Indeed, today’s advertising operates under different cultural and legal frameworks, but the fundamental strategy remains familiar. The sexualised portrayal of women is still used to shape consumer aspirations and to reinforce ideas about desirability. While some industries have made efforts to promote more diverse and equitable representations, the underlying dynamic persists.
Recognising these patterns is crucial for challenging the normalisation of such representations. While today’s media operates under more regulations than in the past, questions remain about the broader impact of these portrayals on societal attitudes toward gender. Are we truly moving beyond the exploitation of women’s bodies in marketing, or are we simply repackaging old strategies in new forms?

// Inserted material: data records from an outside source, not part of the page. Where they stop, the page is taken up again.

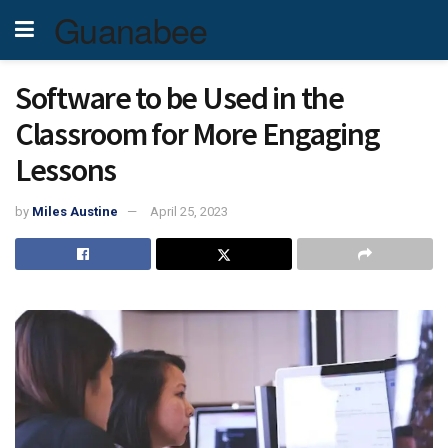
Guanabee
Software to be Used in the
Classroom for More Engaging
Lessons
by
Miles Austine
April 25, 2023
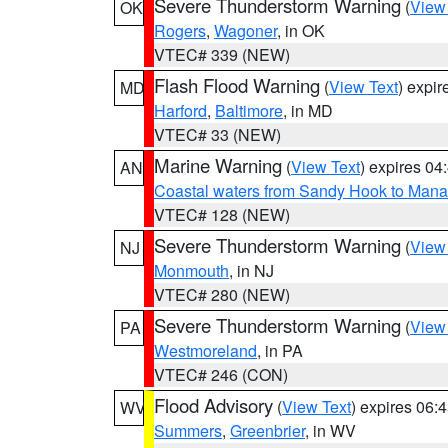
Severe Thunderstorm Warning
(
View
OK
Rogers
,
Wagoner
, in OK
VTEC# 339 (NEW)
Flash Flood Warning
(
View Text
) expi
MD
Harford
,
Baltimore
, in MD
VTEC# 33 (NEW)
Marine Warning
(
View Text
) expires 0
AN
Coastal waters from Sandy Hook to Mana
VTEC# 128 (NEW)
Severe Thunderstorm Warning
(
View
NJ
Monmouth
, in NJ
VTEC# 280 (NEW)
Severe Thunderstorm Warning
(
View
PA
Westmoreland
, in PA
VTEC# 246 (CON)
Flood Advisory
(
View Text
) expires 06
WV
Summers
,
Greenbrier
, in WV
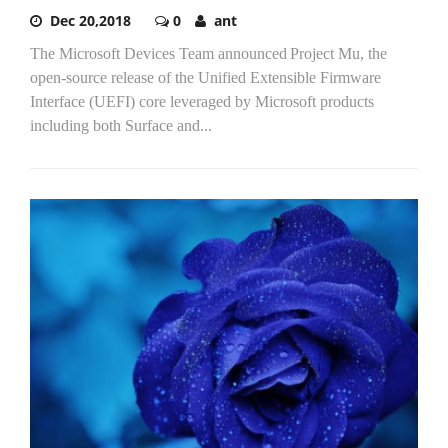
Dec 20,2018
0
ant
The Microsoft Devices Team announced Project Mu, the
open-source release of the Unified Extensible Firmware
Interface (UEFI) core leveraged by Microsoft products
including both Surface and...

Addressing these issues requires not only regulation and policy change but also a broader cultural shift towards more equitable and respectful representations of women in media and commerce. Understanding the historical roots of these practices can help us critically assess their modern forms – and work towards a society where women are valued for more than just their appearance.
Ming Gao is a research scholar of East Asian Studies at the Australian Catholic University. He researches the gendered dynamics of violence, emotions, women’s history, and the Japanese empire.
He has written extensively on contemporary and historical issues related to Japan, South Korea, and China.